Return each line of the entries that mentions the word "text".

───

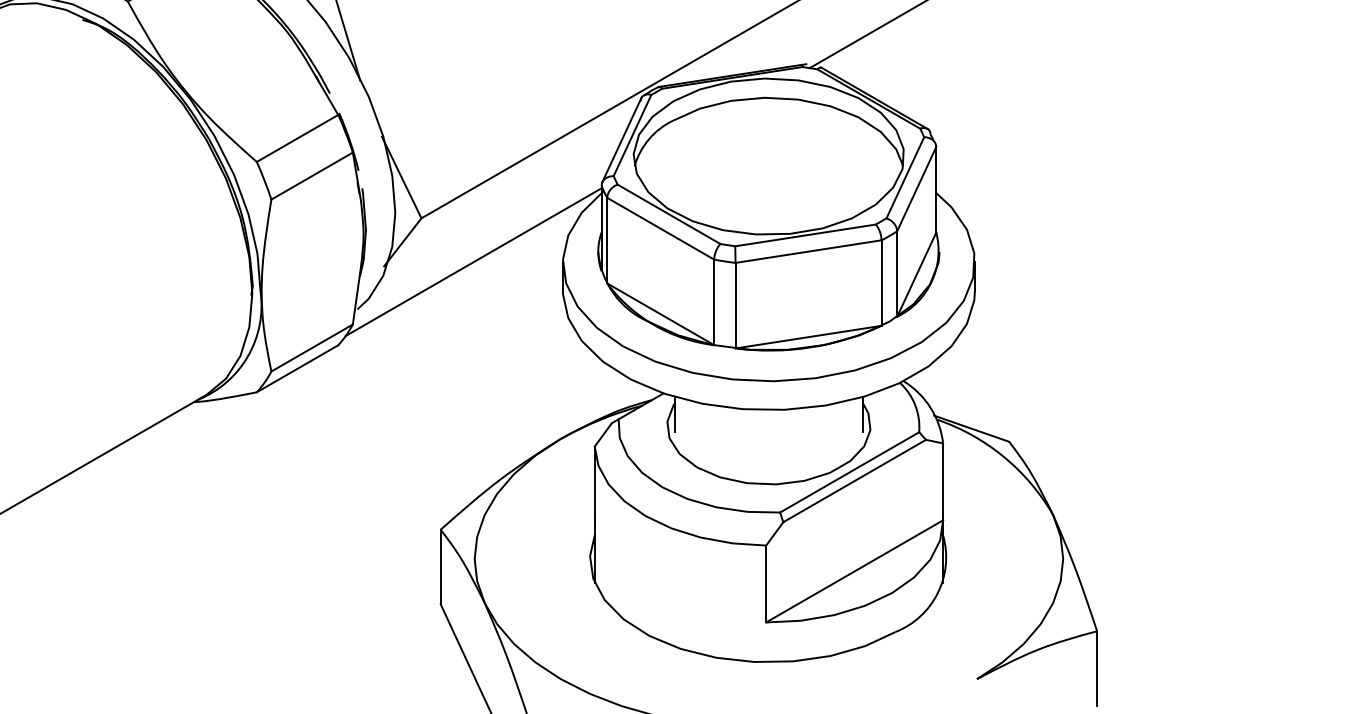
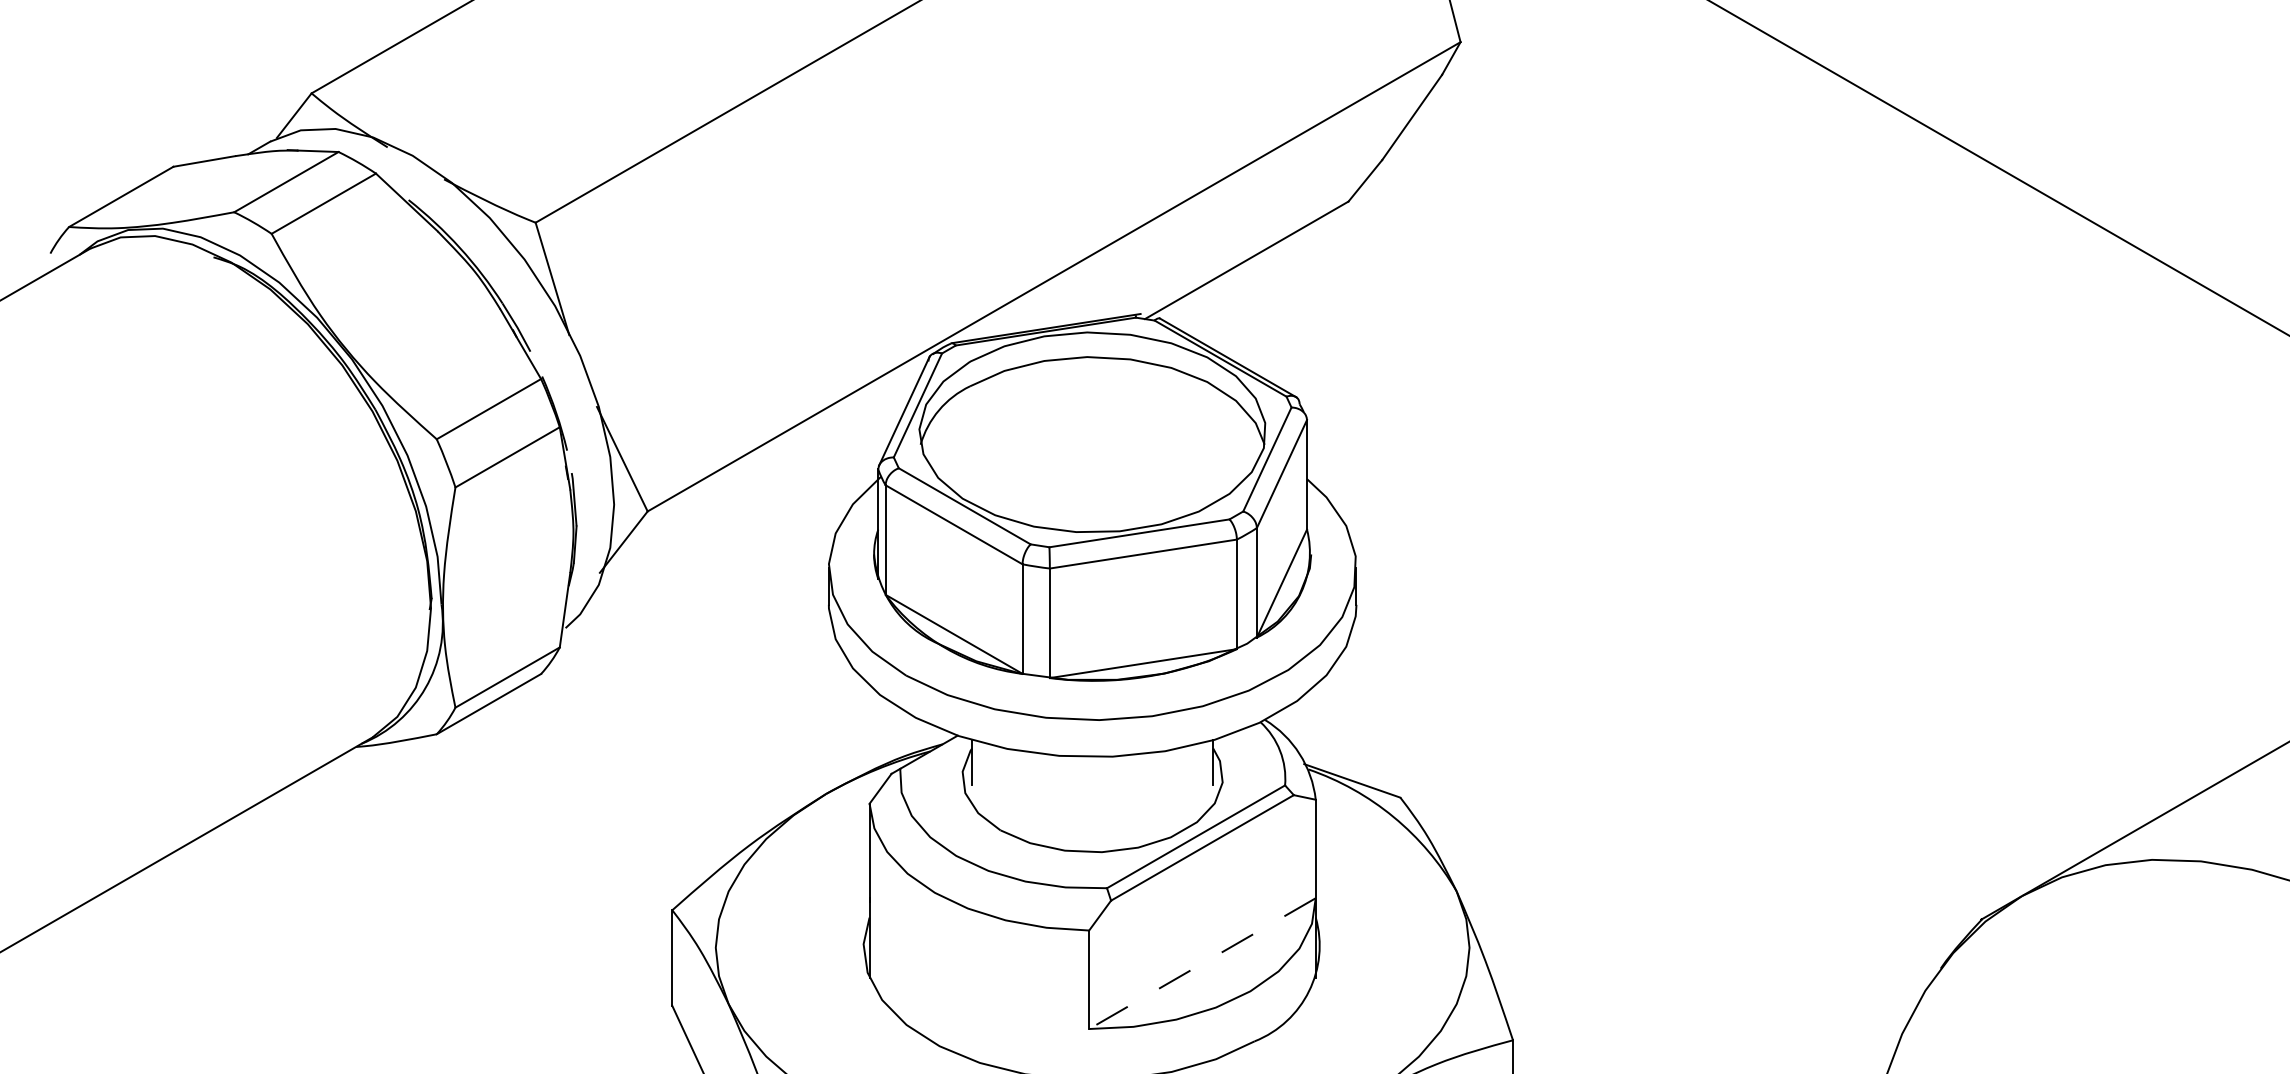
line: (473, 262) -> (714, 567), removed
line: (854, 571) -> (1202, 963), solid -> dashed

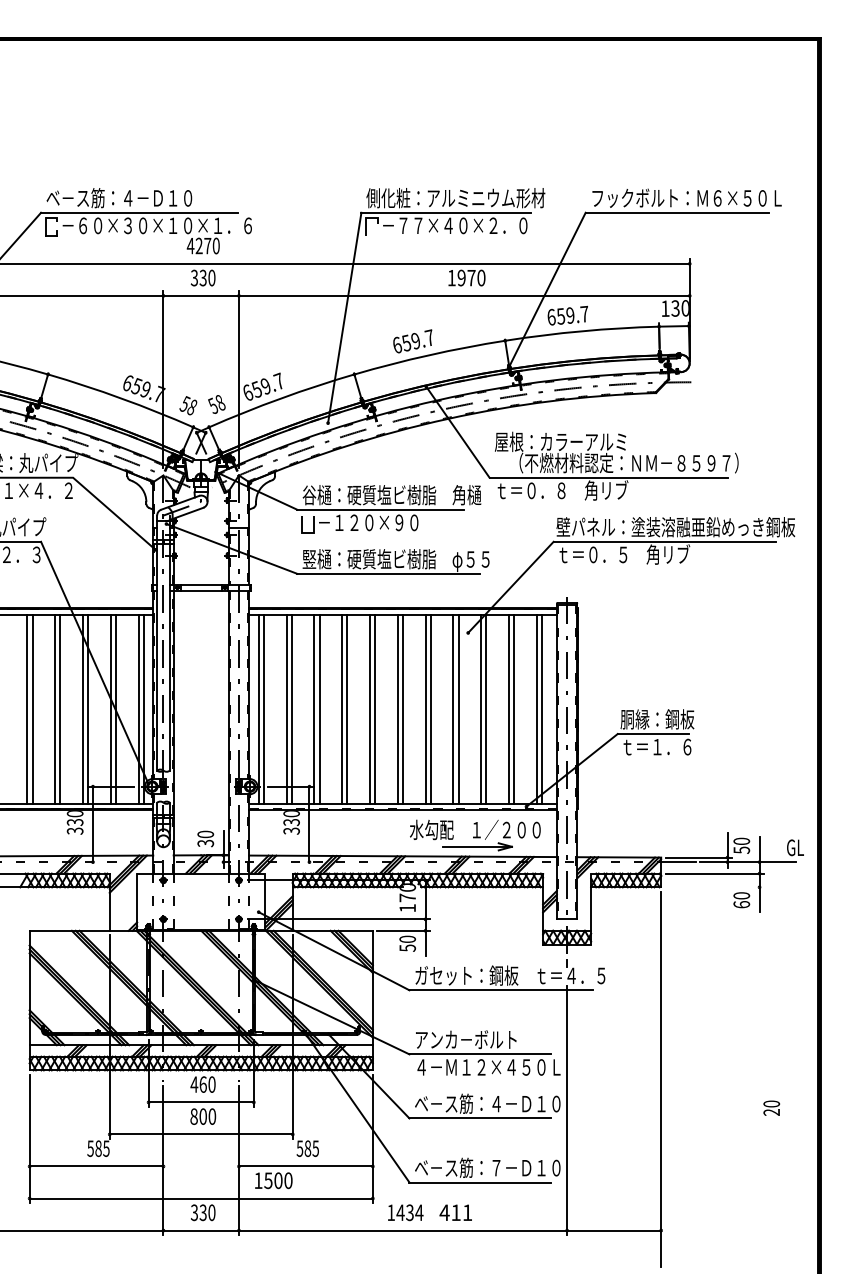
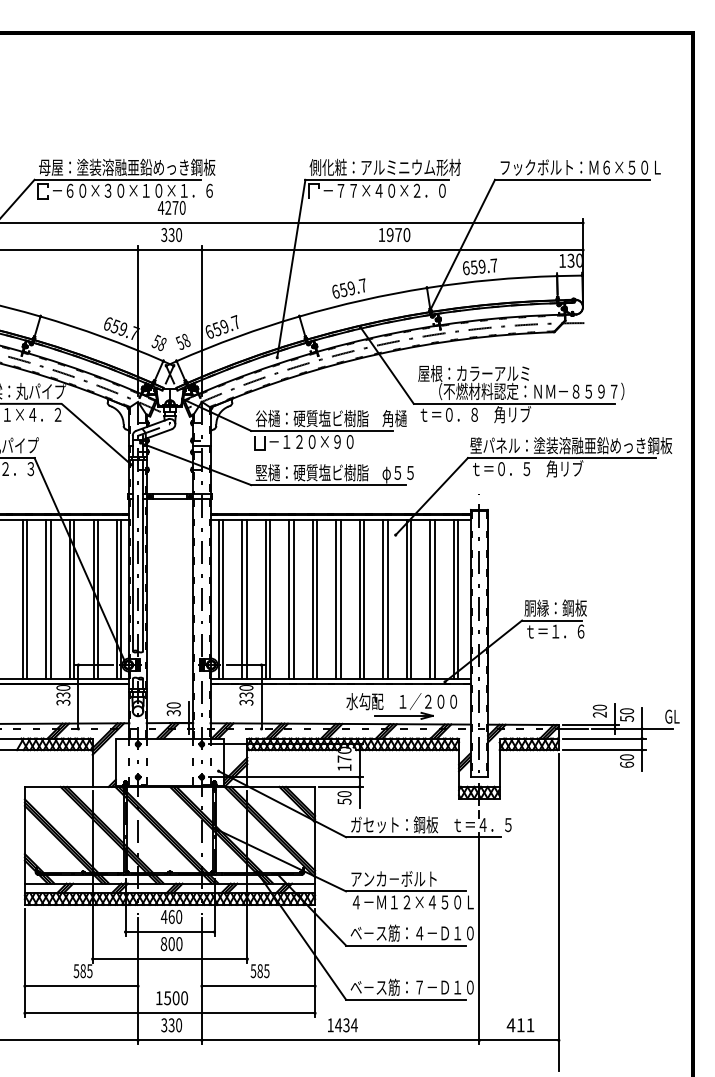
text: (150, 198) -> (127, 167), ベ－ス筋：４－Ｄ１０ -> 母屋：塗装溶融亜鉛めっき鋼板
line: (714, 887) -> (603, 750), added
text: (771, 1107) -> (599, 710), moved
text: (273, 1180) -> (171, 998), moved
text: (455, 1212) -> (520, 1025), moved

───

▶ [Expected answer]
text: (150, 198) -> (127, 167), ベ－ス筋：４－Ｄ１０ -> 母屋：塗装溶融亜鉛めっき鋼板
text: (771, 1107) -> (599, 710), moved
text: (273, 1180) -> (171, 998), moved
text: (455, 1212) -> (520, 1025), moved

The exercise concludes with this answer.